Aim of the exercise » Set the images aside and retype the whole listing exactly.

Supplied data »
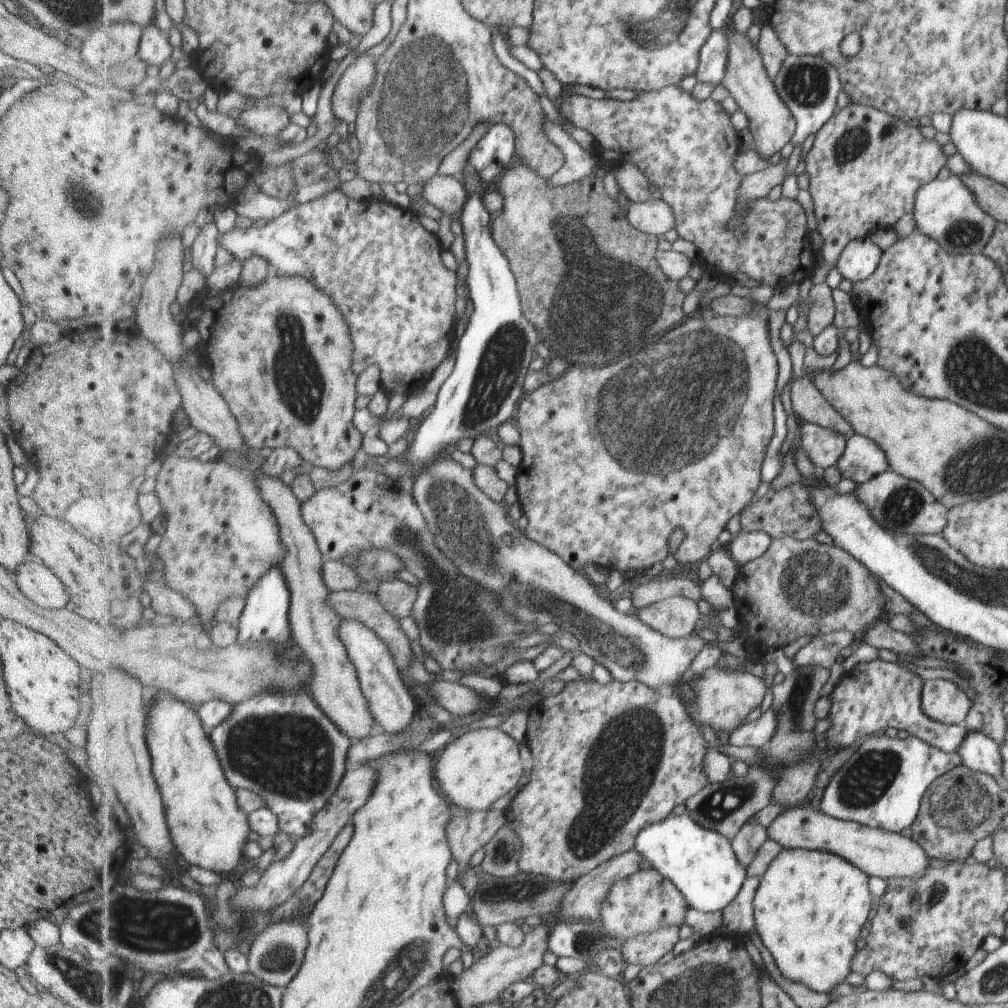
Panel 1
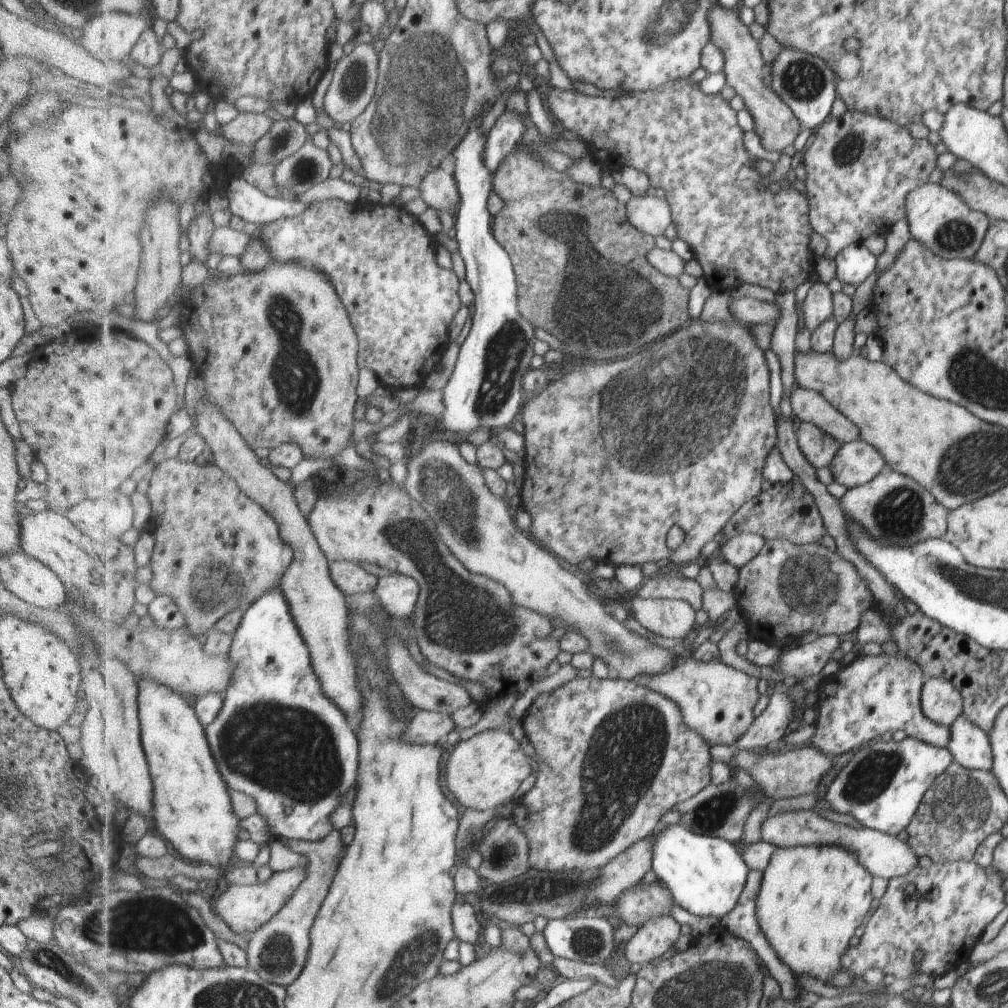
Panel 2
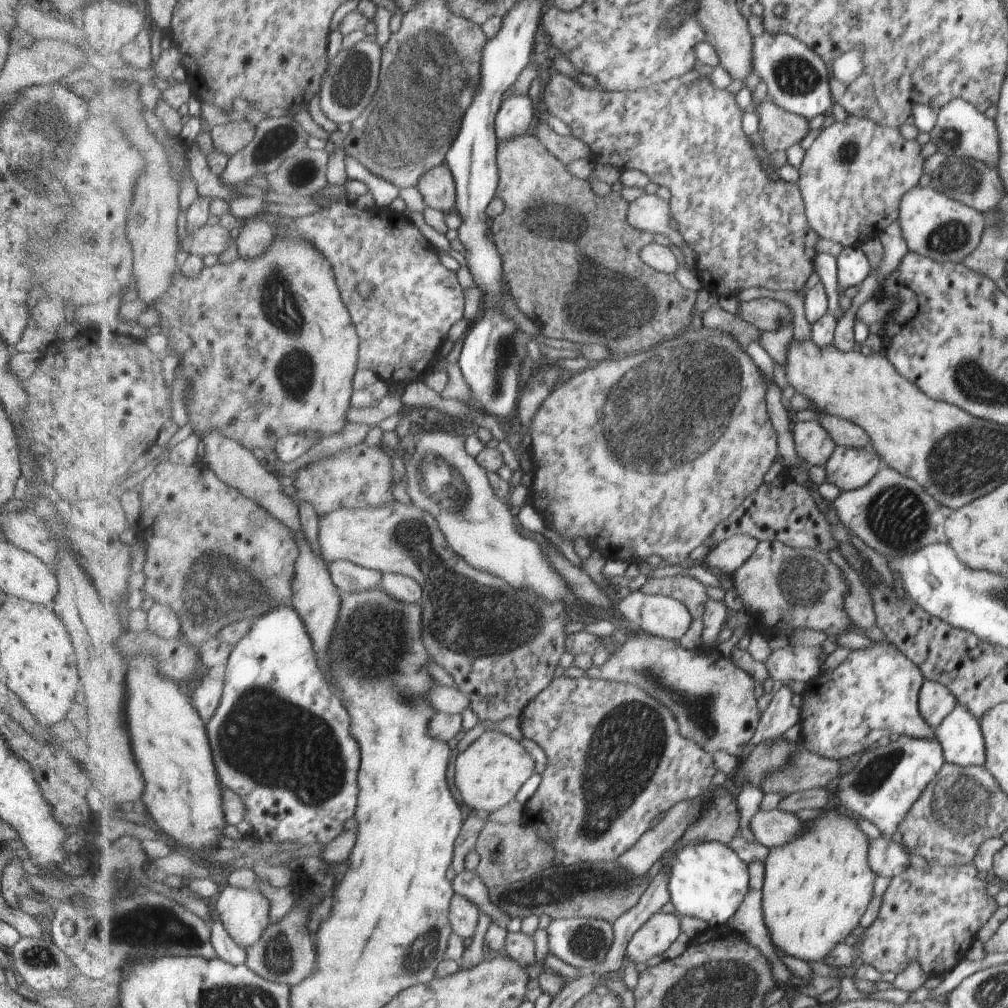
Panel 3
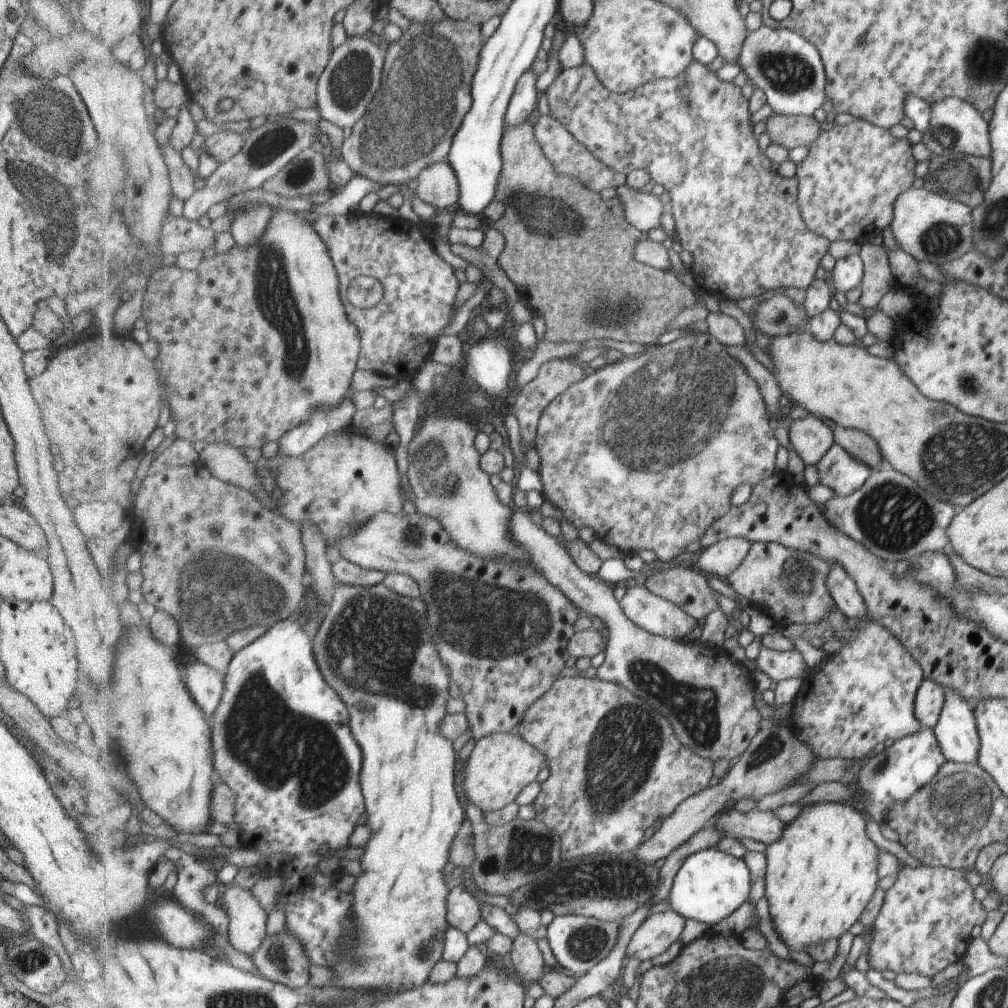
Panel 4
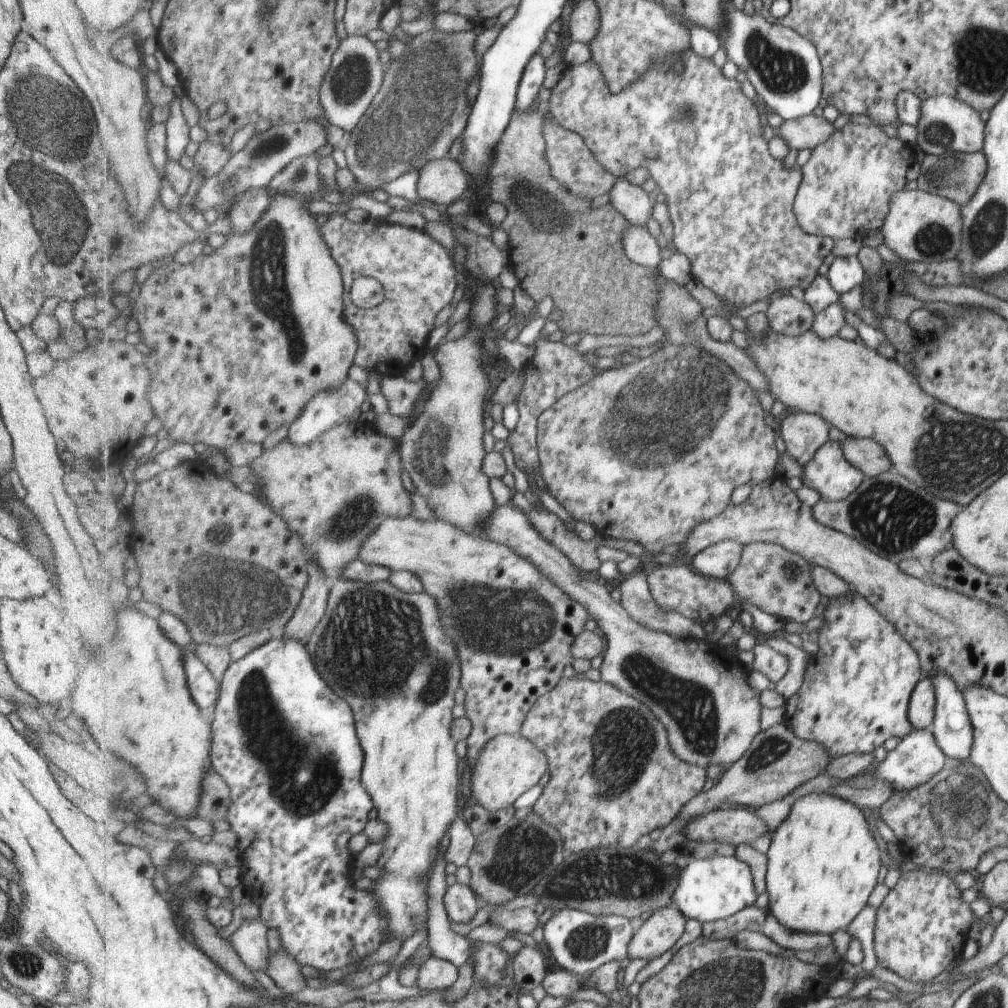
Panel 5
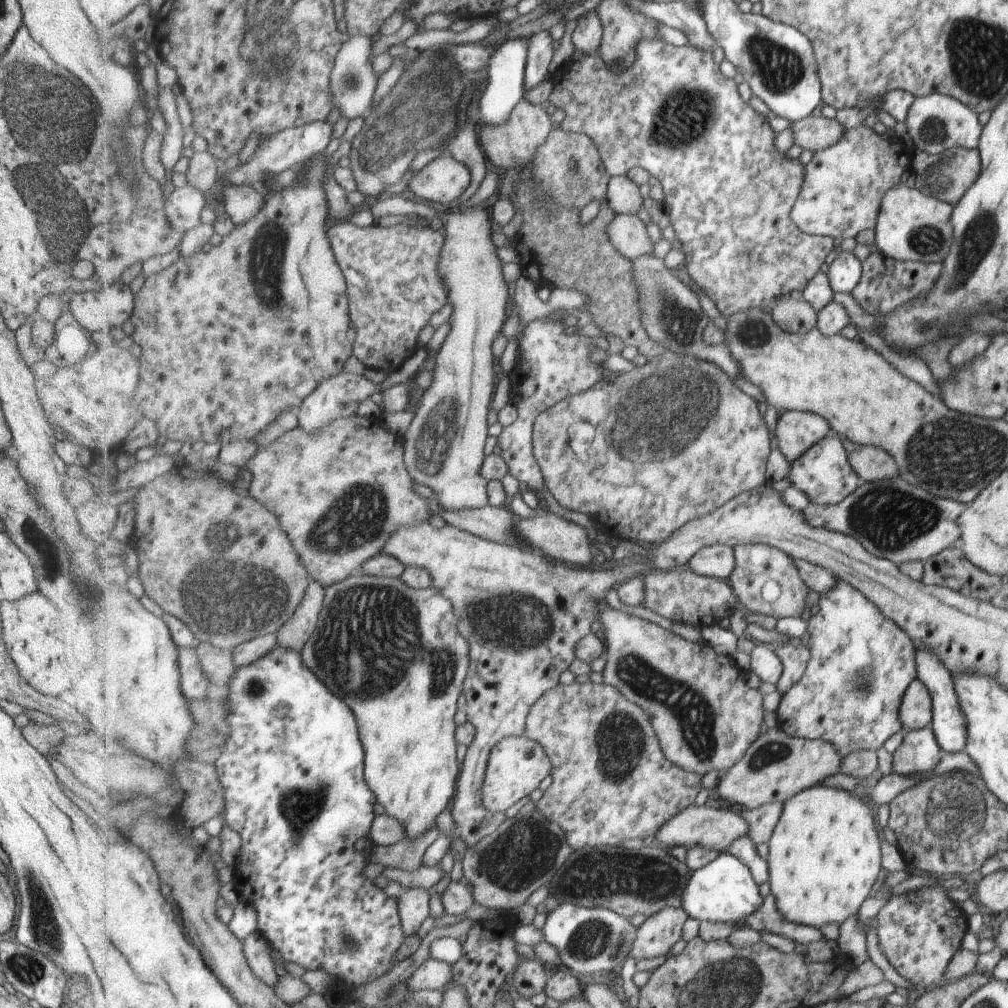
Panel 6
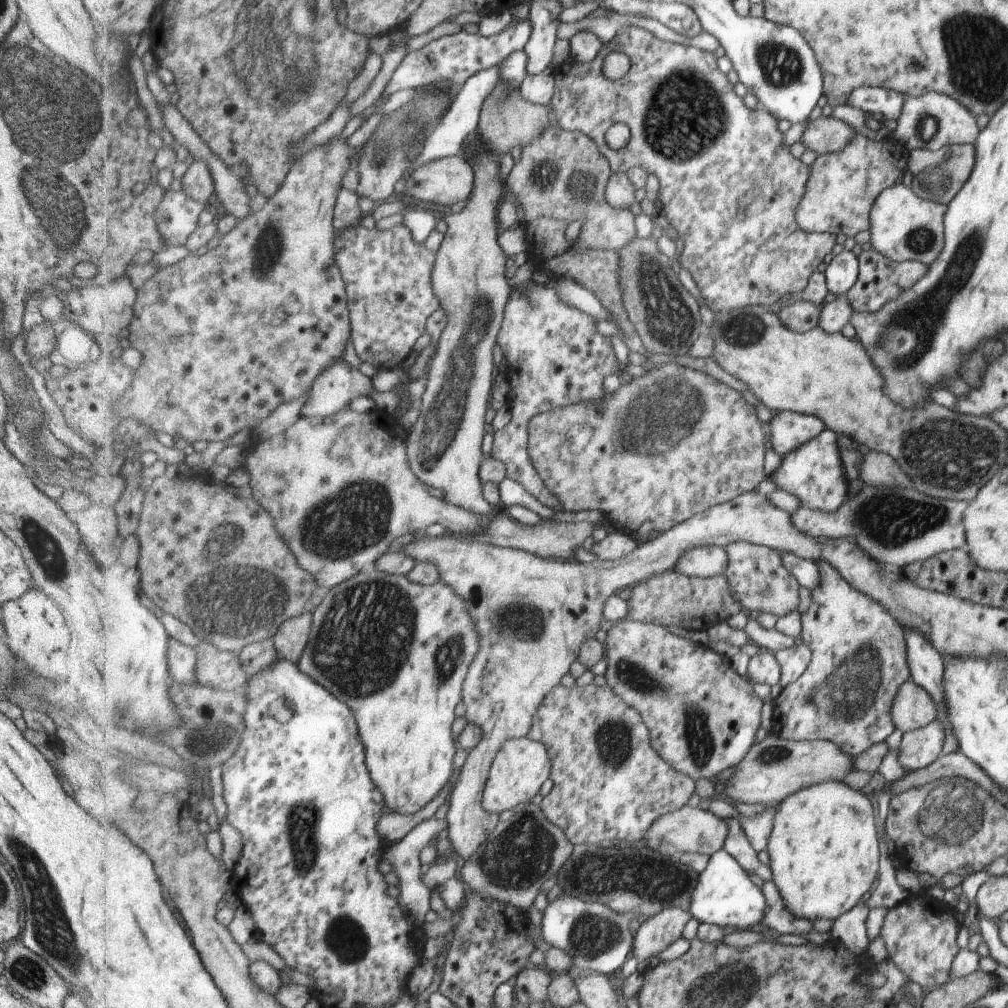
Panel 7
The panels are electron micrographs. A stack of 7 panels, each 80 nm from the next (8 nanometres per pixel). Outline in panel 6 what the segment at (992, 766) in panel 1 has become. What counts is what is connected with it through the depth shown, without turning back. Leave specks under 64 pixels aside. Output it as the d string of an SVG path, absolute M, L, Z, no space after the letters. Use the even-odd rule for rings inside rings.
M916 650L916 672L916 681L921 682L931 692L932 721L930 727L936 736L936 741L943 749L943 753L957 754L957 752L963 752L965 740L967 740L965 718L963 718L963 712L959 708L959 702L957 702L952 677L945 666L937 660L937 656L929 650Z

The answer »
Panel 1
Panel 2
Panel 3
Panel 4
Panel 5
Panel 6
Panel 7
The panels are electron micrographs. A stack of 7 panels, each 80 nm from the next (8 nanometres per pixel). Outline in panel 6 what the segment at (992, 766) in panel 1 has become. What counts is what is connected with it through the depth shown, without turning back. Leave specks under 64 pixels aside. Output it as the d string of an SVG path, absolute M, L, Z, no space after the letters. Use the even-odd rule for rings inside rings.
M916 650L916 672L916 681L921 682L931 692L932 721L930 727L936 736L936 741L943 749L943 753L957 754L957 752L963 752L965 740L967 740L965 718L963 718L963 712L959 708L959 702L957 702L952 677L945 666L937 660L937 656L929 650Z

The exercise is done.